RECORDS FOR THIS EXERCISE:
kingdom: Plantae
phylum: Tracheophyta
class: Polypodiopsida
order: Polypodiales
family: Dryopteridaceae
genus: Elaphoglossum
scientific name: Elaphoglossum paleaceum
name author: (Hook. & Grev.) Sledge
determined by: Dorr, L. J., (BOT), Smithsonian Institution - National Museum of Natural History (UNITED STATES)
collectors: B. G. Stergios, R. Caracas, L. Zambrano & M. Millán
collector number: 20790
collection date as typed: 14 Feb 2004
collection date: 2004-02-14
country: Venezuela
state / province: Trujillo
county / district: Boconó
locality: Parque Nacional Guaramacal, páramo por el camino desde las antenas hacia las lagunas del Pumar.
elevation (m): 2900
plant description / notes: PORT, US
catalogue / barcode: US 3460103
---
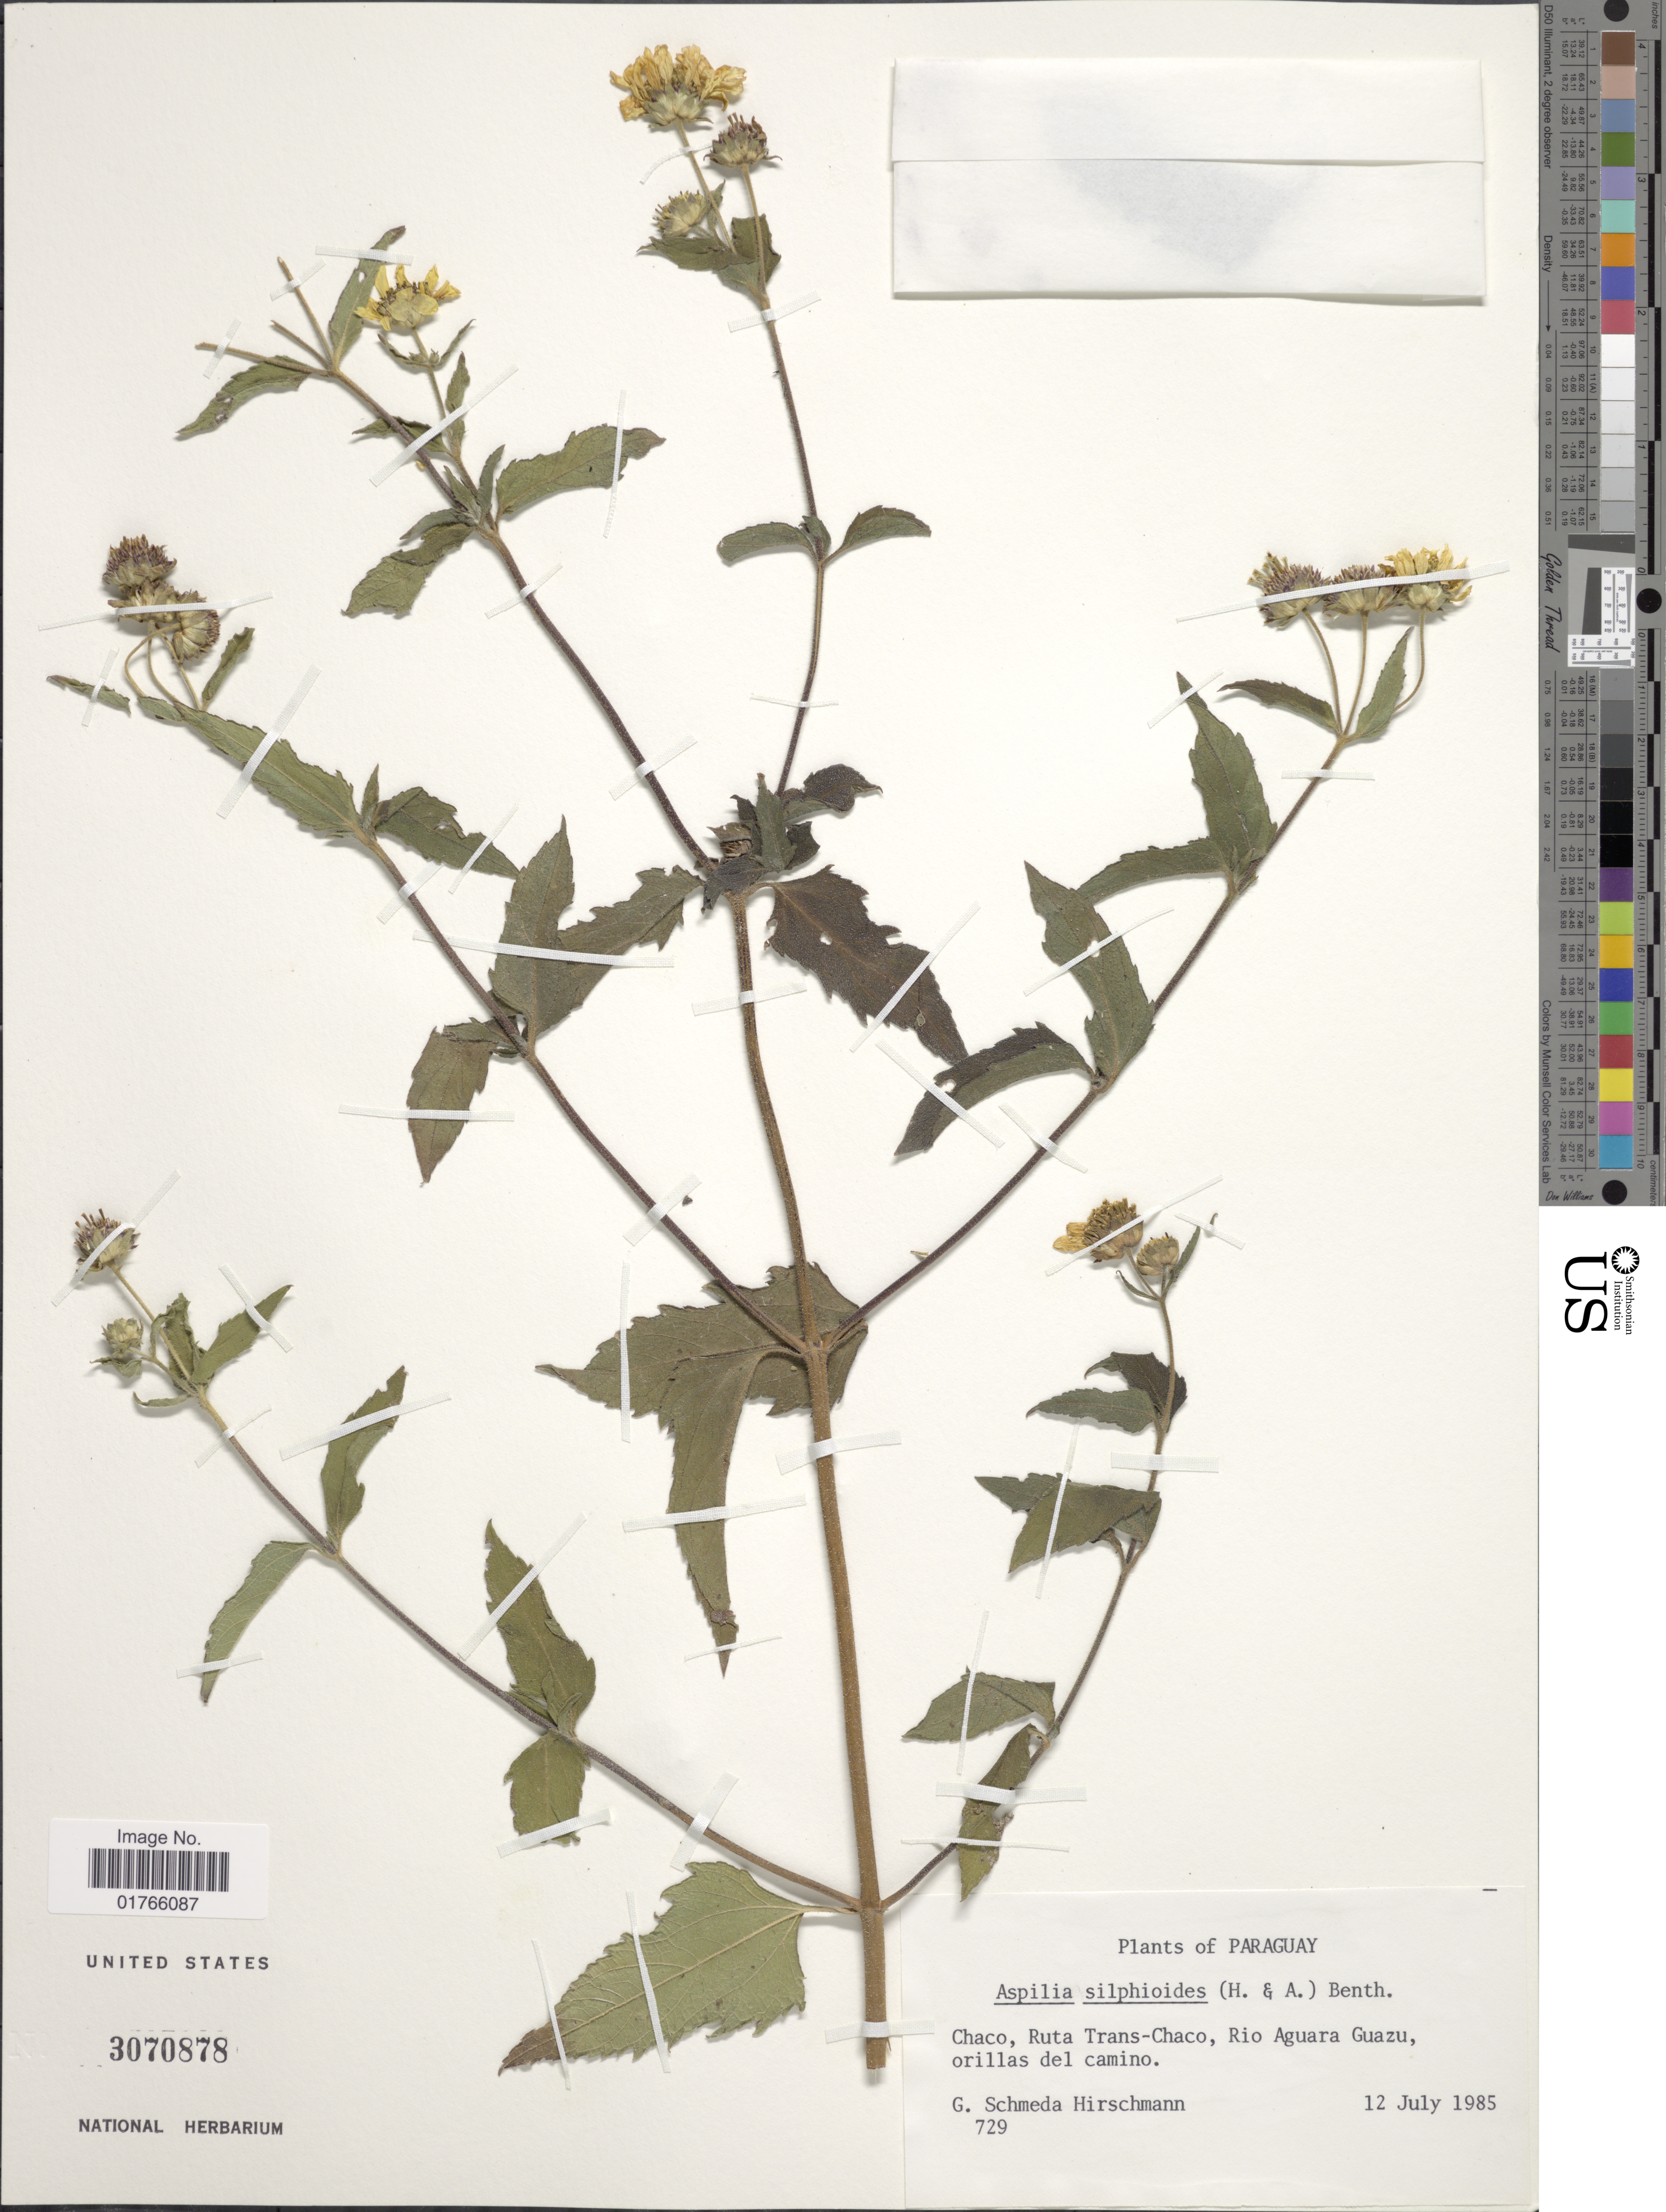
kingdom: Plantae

AIM OF THE EXERCISE:
Starting with the line of the listing that contains "country: Venezuela" and going on through the line that contains "plant description / notes: PORT, US", both included, lay out those lines as a Markdown table with a Row column for the row number and an Entry column for the line itself. Leave out any blank lines.

COMPLETED EXERCISE:
| Row | Entry |
|---|---|
| 1 | country: Venezuela |
| 2 | state / province: Trujillo |
| 3 | county / district: Boconó |
| 4 | locality: Parque Nacional Guaramacal, páramo por el camino desde las antenas hacia las lagunas del Pumar. |
| 5 | elevation (m): 2900 |
| 6 | plant description / notes: PORT, US |